En Août 2018, j'avais rédigé cette "Lettre au voyage". Je ne l'ai jamais relue ni publiée, jusqu'à mon retour en Juillet 2019. J'étais curieuse de me remémorer mon état d'esprit avant le départ et de le comparer avec celui d'aujourd'hui. C'est intéressant d'en discuter autour de soi avec d'autres aventuriers, car chaque voyage et chaque retour d'expérience est différent. Certains sont faits pour revenir, d'autres pas.



*** Août 2018 ***


"Les grands voyages ont ceci de merveilleux que leur enchantement commence avant le départ même. On ouvre les atlas, on rêve sur les cartes. On répète les noms magnifiques des villes inconnues..."

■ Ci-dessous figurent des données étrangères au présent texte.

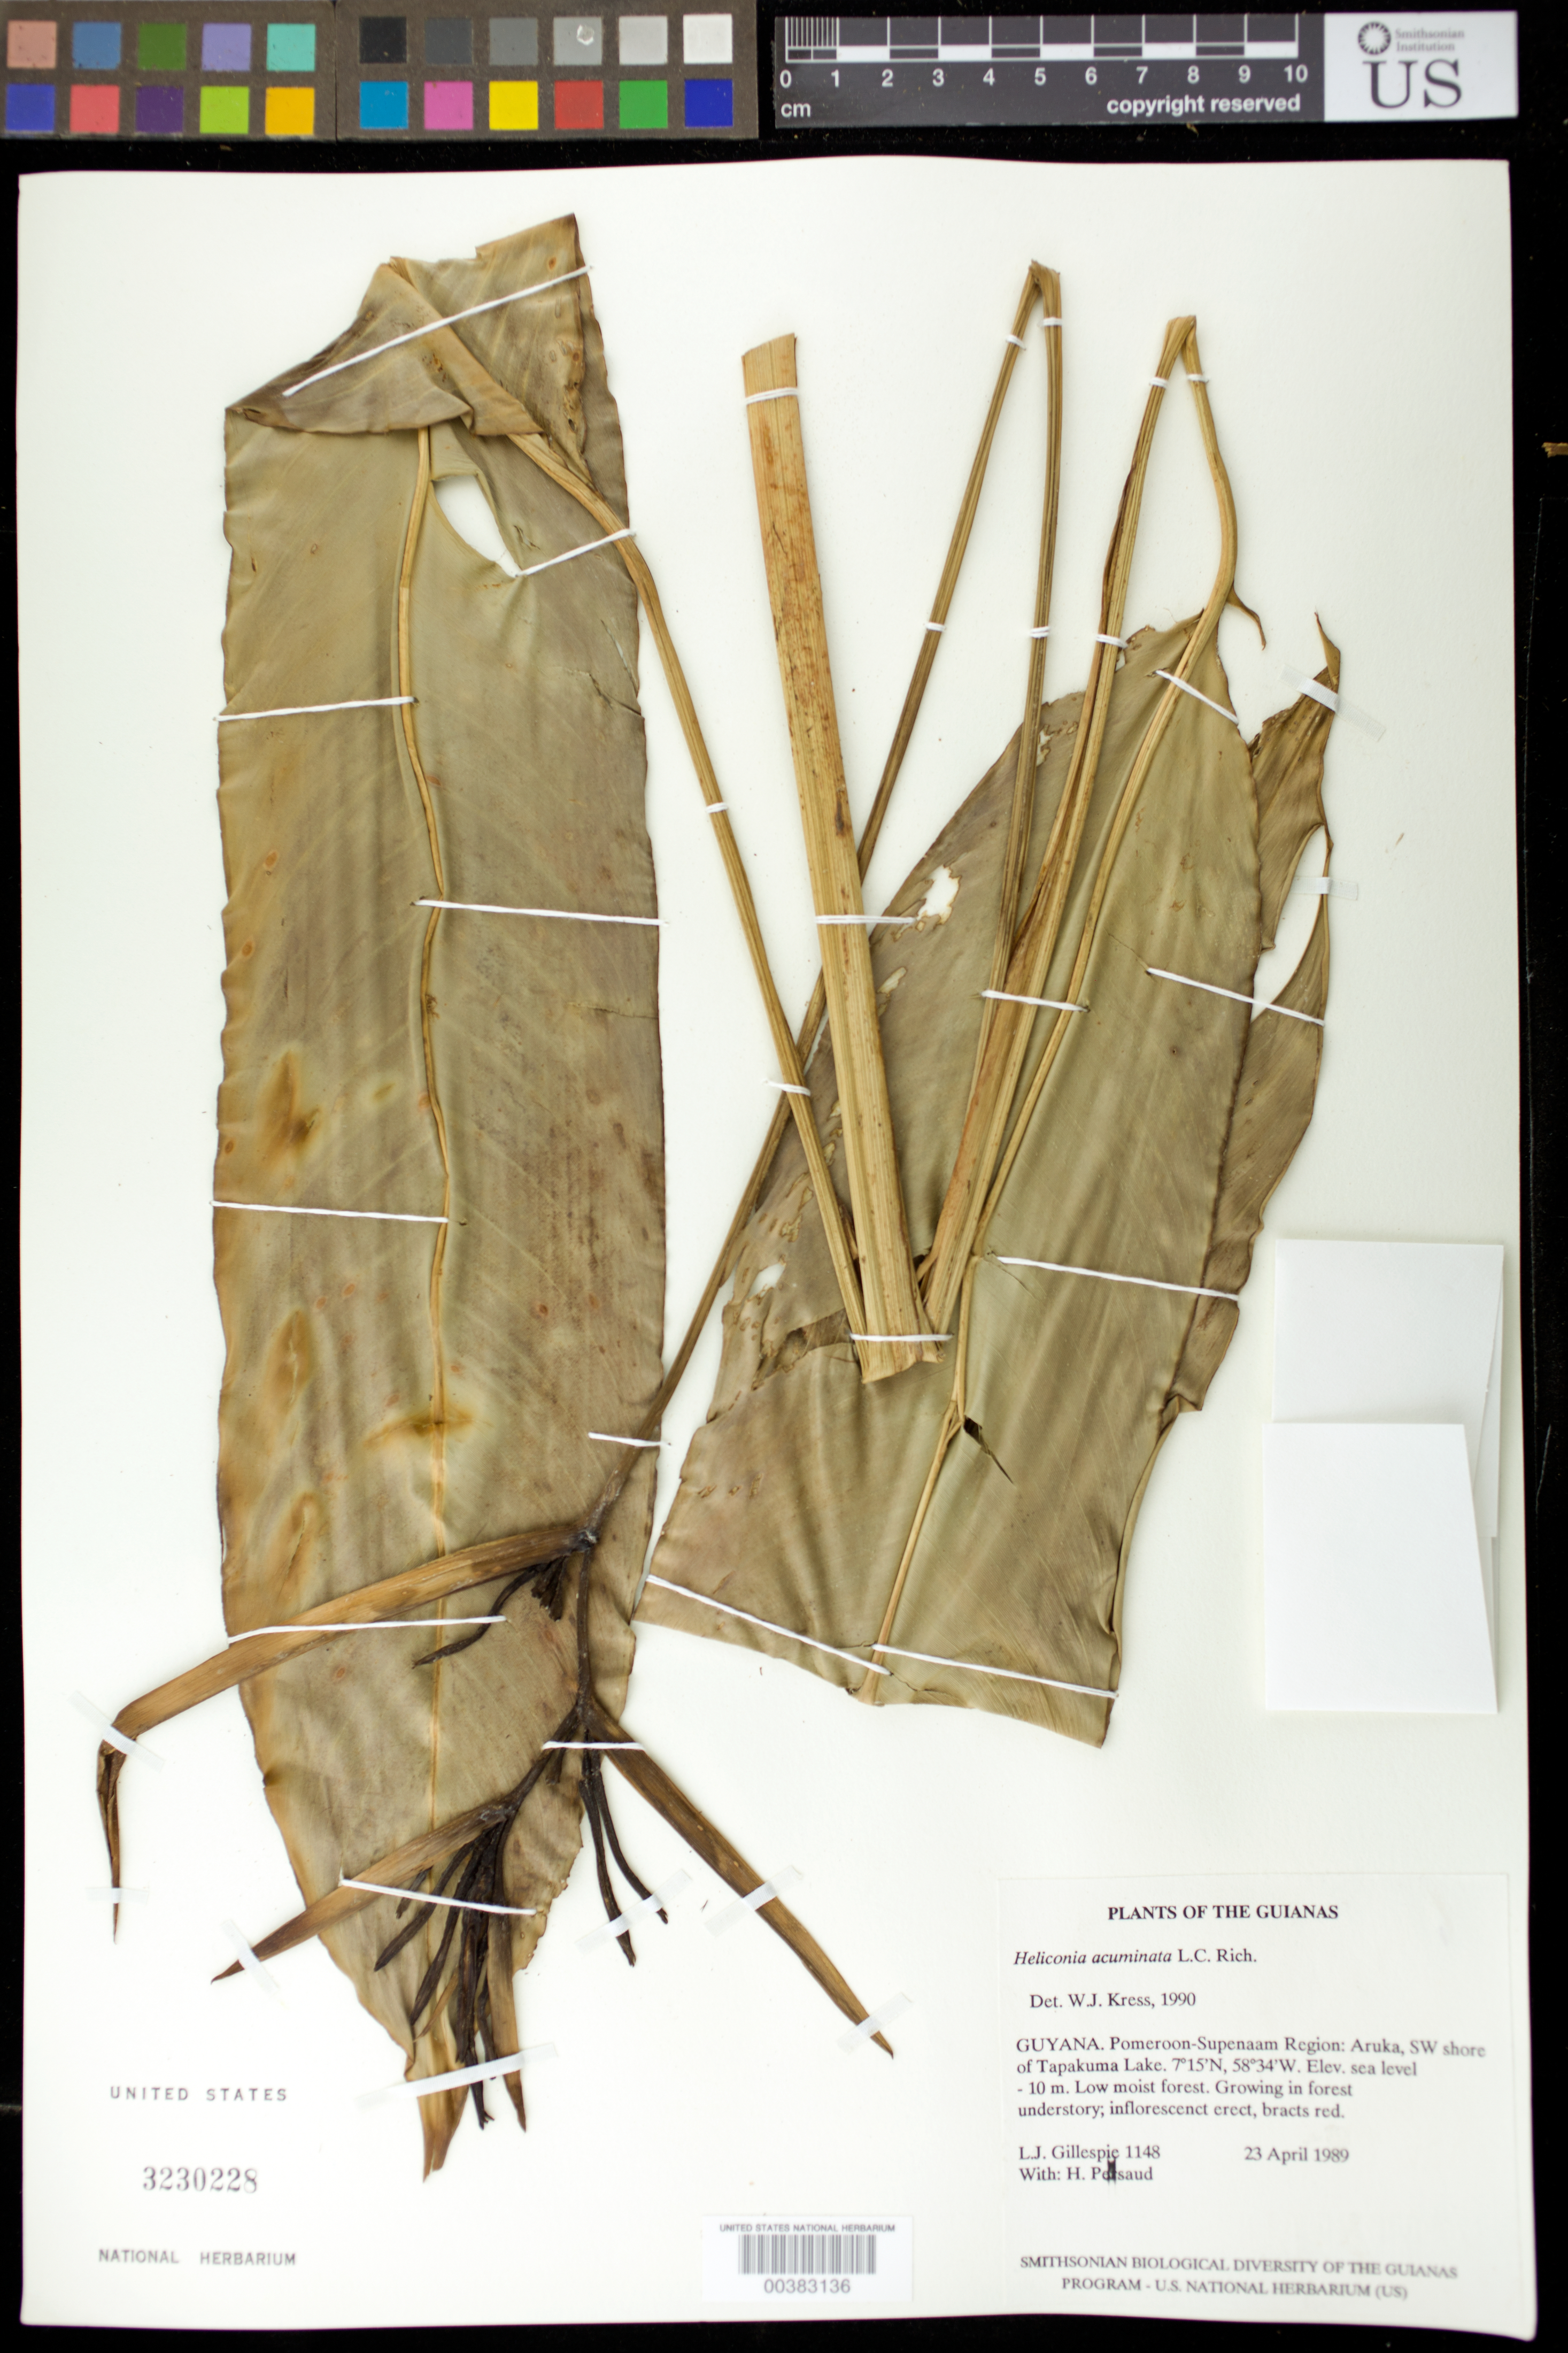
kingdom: Plantae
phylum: Tracheophyta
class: Liliopsida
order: Zingiberales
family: Heliconiaceae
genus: Heliconia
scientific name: Heliconia acuminata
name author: A. Rich.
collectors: L. J. Gillespie & H. Persaud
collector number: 1148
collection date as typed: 23 Apr 1989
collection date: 1989-04-23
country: Guyana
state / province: Pomeroon-Supenaam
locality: Aruka, sw shore of tapakuma lake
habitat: Low moist forest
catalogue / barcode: US 3230228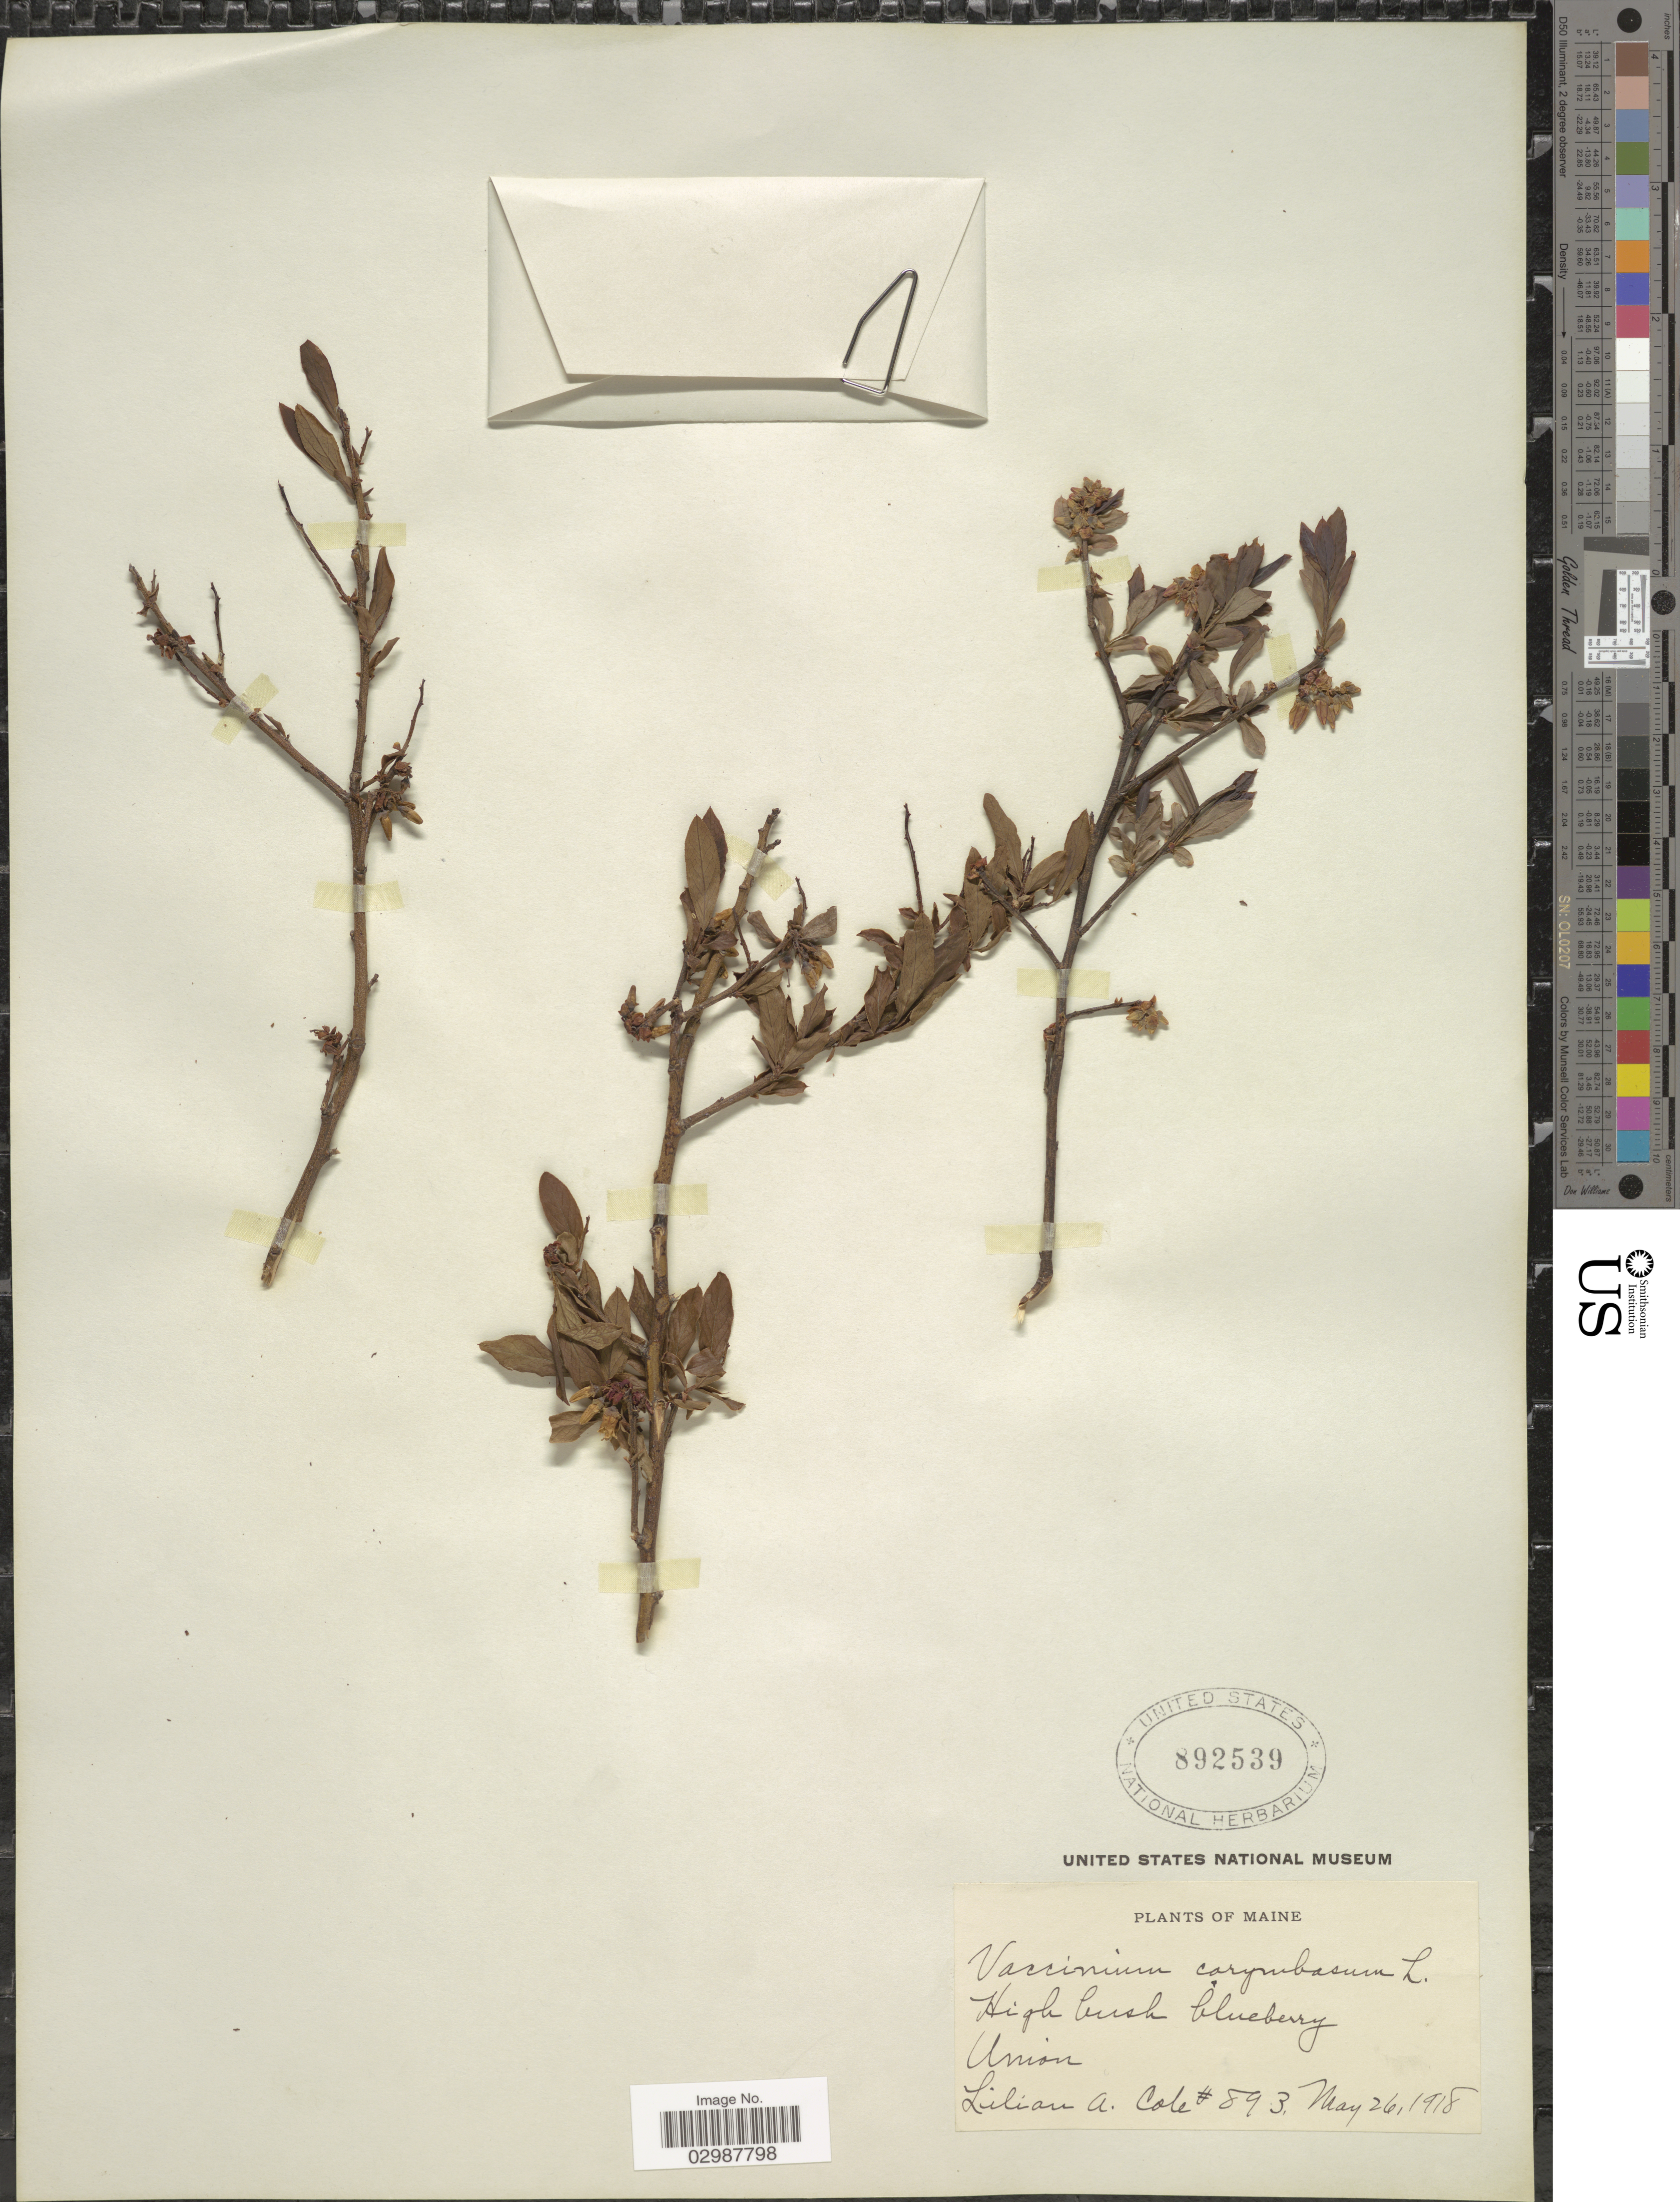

C’est émouvant ce jour où, après avoir chuchoté tes envies de voyages depuis des années, tes mots finissent enfin par s’amplifier. Ton rêve devient ton projet. Alors tout s’accélère : annoncer le départ, économiser, se vacciner, quitter le taf, l'appart, et partir. Et s’en suivent les doutes et les angoisses. Qu’est-ce qui nous pousse à se séparer délibérément des êtres auxquels on tient le plus et de quitter son bonheur quotidien ? 


Parce que "voyager, c'est savoir ce que l'on quitte, mais pas ce que l'on cherche !" 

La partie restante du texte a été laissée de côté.